The defendant also insisted that it was unfair to give him 150 trial days for his defence, when the prosecution had been granted twice as much time. Though it has to be said that a large part of the latter had been taken up by the accused for cross-examination. Aside from setting dates and scheduling the length of the defence part of the trial, this week’s proceedings gave the public an insight into Milosevic's possible defence strategy.

During the course of the hearing, it transpired that Milosevic was planning to begin his defence by introducing several expert witnesses to provide a “wider context” to the case – legal and historical.

During the prosecution phase of the trial, the defendant had insisted that there was “only one war in Yugoslavia: war against Yugoslavia” and - judging by a list of witnesses legal assistant Zdenko Tomanovic provided IWPR - it would seem that this is the “wider context” that Milosevic will seek to establish.

According to Tomanovic - one of three legal assistants employed by the defendant, who has consistently refused to accept defence counsel from a court he does not recognise as legitimate - some of the witnesses who have already agreed to testify include members of the French and German military and intelligence services who either worked in former Yugoslavia or on matters connected to the region during the wars.

Others named on the list include the former head of French counter-intelligence service and French parliamentary deputy Yves Bonnet, known for his staunch support for the Belgrade regime through the time of war and sanctions; the former Russian prime minister and minister of foreign affairs Yevgeny Primakov and the ex-Russian chief of staff Leonid Ivashov - both staunchly opposed to NATO air strikes on Serbia during the Kosovo crisis.

From these witnesses, it seems that Milosevic’s strategy might contain at least some elements of tu quoque - a legal approach in which one attempts to defend oneself from criticism by attacking the accuser, in this case western governments.

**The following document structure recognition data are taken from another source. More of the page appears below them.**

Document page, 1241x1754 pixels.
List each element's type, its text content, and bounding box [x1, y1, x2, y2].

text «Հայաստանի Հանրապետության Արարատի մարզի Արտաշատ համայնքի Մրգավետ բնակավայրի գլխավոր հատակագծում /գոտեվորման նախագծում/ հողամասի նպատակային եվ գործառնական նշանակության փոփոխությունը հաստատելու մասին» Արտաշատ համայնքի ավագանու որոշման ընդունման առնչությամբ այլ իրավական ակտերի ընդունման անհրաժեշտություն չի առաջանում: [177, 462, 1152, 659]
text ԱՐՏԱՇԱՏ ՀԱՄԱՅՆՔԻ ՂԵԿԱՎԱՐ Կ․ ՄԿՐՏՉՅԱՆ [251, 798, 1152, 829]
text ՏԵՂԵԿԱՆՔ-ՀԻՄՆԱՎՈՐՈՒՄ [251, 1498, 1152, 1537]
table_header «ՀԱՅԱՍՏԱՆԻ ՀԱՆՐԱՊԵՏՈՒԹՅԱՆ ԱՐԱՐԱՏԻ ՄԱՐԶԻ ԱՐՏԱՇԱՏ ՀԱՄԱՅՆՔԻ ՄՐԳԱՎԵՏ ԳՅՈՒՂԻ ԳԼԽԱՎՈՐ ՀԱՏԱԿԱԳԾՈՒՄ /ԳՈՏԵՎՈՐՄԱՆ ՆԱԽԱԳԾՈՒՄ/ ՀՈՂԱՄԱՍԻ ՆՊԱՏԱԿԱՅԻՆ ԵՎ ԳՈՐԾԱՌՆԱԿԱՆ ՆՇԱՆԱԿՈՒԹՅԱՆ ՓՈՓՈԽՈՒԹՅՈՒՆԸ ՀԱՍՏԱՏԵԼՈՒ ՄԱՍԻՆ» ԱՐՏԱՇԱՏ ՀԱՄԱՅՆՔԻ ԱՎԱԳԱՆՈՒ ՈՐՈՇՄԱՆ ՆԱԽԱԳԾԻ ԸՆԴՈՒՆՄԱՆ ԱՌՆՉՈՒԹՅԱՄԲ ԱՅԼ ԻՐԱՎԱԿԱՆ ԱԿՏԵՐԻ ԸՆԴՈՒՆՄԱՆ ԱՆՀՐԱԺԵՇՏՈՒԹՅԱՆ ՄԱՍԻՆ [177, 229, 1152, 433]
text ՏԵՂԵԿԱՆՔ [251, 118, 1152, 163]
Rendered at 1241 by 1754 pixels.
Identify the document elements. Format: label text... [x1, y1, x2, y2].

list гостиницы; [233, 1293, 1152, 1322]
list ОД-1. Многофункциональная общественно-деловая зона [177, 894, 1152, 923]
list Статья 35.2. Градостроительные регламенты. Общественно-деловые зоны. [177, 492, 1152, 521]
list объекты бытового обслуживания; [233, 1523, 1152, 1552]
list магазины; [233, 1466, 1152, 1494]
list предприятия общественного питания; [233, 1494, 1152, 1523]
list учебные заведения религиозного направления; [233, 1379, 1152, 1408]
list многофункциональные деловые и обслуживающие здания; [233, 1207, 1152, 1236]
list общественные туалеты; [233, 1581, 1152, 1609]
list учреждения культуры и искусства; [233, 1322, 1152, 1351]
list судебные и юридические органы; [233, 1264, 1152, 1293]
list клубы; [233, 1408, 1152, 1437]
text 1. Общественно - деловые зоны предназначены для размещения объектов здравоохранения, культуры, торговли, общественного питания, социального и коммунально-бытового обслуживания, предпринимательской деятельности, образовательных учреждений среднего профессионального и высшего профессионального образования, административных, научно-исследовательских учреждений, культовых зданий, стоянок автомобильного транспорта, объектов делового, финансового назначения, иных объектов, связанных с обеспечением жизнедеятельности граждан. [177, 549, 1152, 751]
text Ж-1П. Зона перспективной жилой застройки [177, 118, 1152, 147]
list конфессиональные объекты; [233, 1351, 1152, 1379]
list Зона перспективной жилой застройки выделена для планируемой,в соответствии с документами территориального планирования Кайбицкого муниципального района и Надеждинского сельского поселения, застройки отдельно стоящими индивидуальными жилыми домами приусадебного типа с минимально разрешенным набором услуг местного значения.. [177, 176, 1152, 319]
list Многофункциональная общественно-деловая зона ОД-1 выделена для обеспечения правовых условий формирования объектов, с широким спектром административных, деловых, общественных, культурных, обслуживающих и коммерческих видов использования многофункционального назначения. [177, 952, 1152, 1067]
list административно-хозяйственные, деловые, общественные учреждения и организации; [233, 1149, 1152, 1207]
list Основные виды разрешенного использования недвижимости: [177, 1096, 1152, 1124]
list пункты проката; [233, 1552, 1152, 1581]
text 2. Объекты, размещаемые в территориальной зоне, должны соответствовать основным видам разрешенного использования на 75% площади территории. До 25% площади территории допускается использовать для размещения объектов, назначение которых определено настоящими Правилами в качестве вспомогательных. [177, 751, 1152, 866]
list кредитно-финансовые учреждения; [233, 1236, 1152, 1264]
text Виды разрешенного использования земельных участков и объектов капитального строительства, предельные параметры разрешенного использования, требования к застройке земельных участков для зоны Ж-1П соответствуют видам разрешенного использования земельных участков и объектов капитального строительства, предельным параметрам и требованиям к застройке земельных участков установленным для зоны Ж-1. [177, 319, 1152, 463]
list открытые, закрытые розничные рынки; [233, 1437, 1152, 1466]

But the tribunal has already rejected this in an earlier trial as “fallacious and inapplicable”, since it “amounts to saying that breaches of international humanitarian law committed by the enemy, justify similar breaches”.

The prosecution - apparently also trying to get the measure of Milosevic’s defence strategy - insisted that the witness list Milosevic submitted should be more detailed, containing not only witnesses’ names - unless they are protected - but also a summary of what their testimony will be about. Prosecutor Geoffrey Nice insisted that such summaries were necessary if the trial chamber was to manage the case efficiently.

But the judges refused to ask for more detail on the grounds that the trial chamber had enough information to go on, and that such a decision would infringe Milosevic's right to keep his defence strategy under wraps before the restart of the trial.

Ana Uzelac is IWPR project manager in The Hague.